Document text >>
I believe the parent means writing your game logic in pure C# and avoiding the need for Unity entirely server side. For some types of games that’s doable, but when you start needing physics or nav agents or even animation driven logic a headless Unity binary is the only real option.
Ah yes - misread GP. I can't imagine doing that would be fun at all (though whether normal MP Unity dev itself is is also contentious!).
Or you could use nodejs & socket.io for the MP server which is even cheaper
Not sure how it's cheaper cost-wise, since the .NET runtime is free, but his solution avoids a re-write of game code in JS.
You wouldn't want the full Unity editor for that use... you'd make an executable build of your game in server configuration and build a docker container of that.
Real-time 3D graphics over VNC sounds painful.
Automated testing of video games is less painful than manual testing though.
Probably not what OP is doing, but there are way better ways to do that than VNC. You can adaptively stream gaming pretty effectively over any network especially a local wired one.
I wonder if Steam Home Streaming works for the Unity editor? It's a popular and accessible option.
It works for the whole desktop, so yes.
You can literally dump frames out of a headless copy of a game into FFMPEG and transcode it into an adaptive stream.

I haven't tried this specific thing with video games needing live input, but you can run headless on AWS GPUs and dump those frames to an AWS Lambda process[1] to do the conversion and only have to manage the input. In this situation the only thing you are running is the game and not all the other bullshit that an operating system has to deal with in a remote desktop situation. All you would have to manage is the sync from the controller over a socket.

Another nice feature would be being able to save your gameplay and maybe edit it later for broadcast if you wanted.

[1] https://github.com/binoculars/aws-lambda-ffmpeg

What are some use-cases for this sort of thing...?
Imagine spinning up 1000 instances of your game through Kubernetes and running automated end-to-end tests, with automated inputs and screenshot capture.
Well for that you would probably just spin up containers running your game itself, not unity. This is more for building the game on like a CI I would think.
Perhaps. I'm not very familiar with Unity and the development kit itself, but I would imagine it contains the necessary testing harness and other infrastructure.
Not sure of the full capabilities of this but perhaps spawning game clients to test out your multiplayer server?
Unity is extremely useful for all sorts of things outside of and gaming adjacent. Compiling 3d assets, spatial calculation, audio processing, procedural tasks, physics and material modeling, GIS/Architectural/Structural simulation.

I have a containerized set of headless unity processes that take a map selection from a variety of public and private sources plus user data and compile it into a detailed modeled environments to be later served in WebGL, mobile, desktop, and 3D printed. Doing it in the users client would involve a lot of memory management and storage on sometimes restrictive devices, also unity can hand things off to numpy/scipy, ffmpeg, etc easier on my server than it can your phone or desktop.

Assigned task A >>
Translate this sentence from the discussion of headless Unity into Spanish: "Real-time 3D graphics over VNC sounds painful."
Assigned task B >>
Summarize the discussion of headless Unity in two sentences.

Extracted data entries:
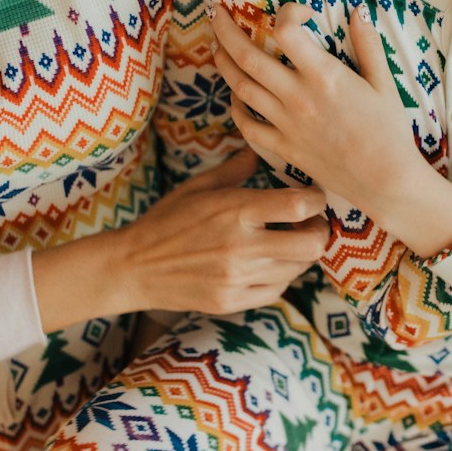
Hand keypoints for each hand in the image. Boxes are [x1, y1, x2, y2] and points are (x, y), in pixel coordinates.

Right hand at [32, 150, 326, 329]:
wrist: (133, 267)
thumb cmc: (166, 221)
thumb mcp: (198, 186)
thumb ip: (236, 169)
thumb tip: (261, 148)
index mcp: (235, 211)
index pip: (299, 206)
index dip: (317, 200)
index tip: (314, 197)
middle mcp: (241, 247)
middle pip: (311, 244)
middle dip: (318, 231)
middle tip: (309, 223)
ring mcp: (238, 279)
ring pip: (298, 269)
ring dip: (300, 254)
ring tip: (288, 241)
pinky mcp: (233, 302)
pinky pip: (277, 290)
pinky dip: (281, 276)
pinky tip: (268, 263)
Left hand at [213, 1, 430, 212]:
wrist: (385, 182)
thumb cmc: (390, 132)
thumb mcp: (384, 83)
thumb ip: (368, 45)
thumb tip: (358, 11)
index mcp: (324, 76)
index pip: (287, 31)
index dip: (287, 12)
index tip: (299, 12)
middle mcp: (297, 97)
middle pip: (247, 56)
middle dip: (226, 29)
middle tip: (218, 11)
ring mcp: (286, 124)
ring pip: (240, 87)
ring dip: (223, 62)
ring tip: (218, 46)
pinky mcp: (283, 147)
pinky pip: (248, 125)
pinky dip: (236, 107)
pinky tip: (235, 95)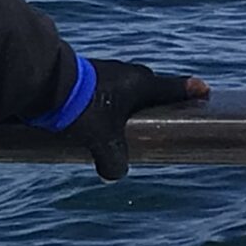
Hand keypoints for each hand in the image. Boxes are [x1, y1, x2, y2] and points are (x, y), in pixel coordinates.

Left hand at [68, 58, 209, 180]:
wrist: (41, 81)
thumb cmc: (81, 107)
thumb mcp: (102, 140)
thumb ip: (114, 160)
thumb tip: (114, 174)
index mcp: (140, 83)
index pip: (172, 88)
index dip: (189, 91)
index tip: (205, 90)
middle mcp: (125, 72)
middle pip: (148, 88)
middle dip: (154, 100)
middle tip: (163, 112)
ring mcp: (103, 71)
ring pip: (121, 89)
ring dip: (123, 103)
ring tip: (121, 123)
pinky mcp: (82, 76)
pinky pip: (100, 91)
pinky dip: (102, 103)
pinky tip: (92, 118)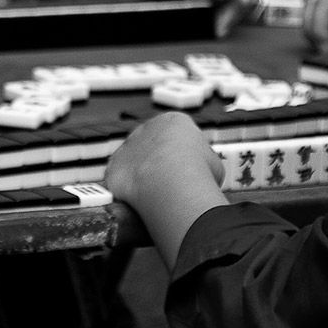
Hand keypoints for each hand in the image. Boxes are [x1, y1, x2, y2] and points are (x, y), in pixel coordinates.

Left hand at [103, 112, 227, 268]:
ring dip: (141, 178)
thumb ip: (203, 164)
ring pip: (133, 163)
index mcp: (174, 122)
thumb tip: (202, 178)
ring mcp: (128, 147)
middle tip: (169, 185)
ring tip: (155, 198)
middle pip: (152, 146)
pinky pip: (120, 182)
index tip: (187, 170)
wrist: (171, 181)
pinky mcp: (114, 167)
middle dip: (158, 163)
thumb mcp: (214, 164)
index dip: (183, 154)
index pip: (177, 134)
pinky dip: (127, 193)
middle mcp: (147, 129)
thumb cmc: (198, 173)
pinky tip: (139, 205)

Task output A >>
Los gráficos 3D en tiempo real a través de VNC suenan dolorosos.

Task output B >>
Commenters note that pure C# game logic can work server side for some games, but physics, nav agents, or animation-driven logic make a headless Unity binary the only real option. They also describe dumping frames from a headless game into FFMPEG for adaptive streaming, running automated end-to-end tests across many instances through Kubernetes, and using containerized headless Unity processes to compile map data into detailed modeled environments.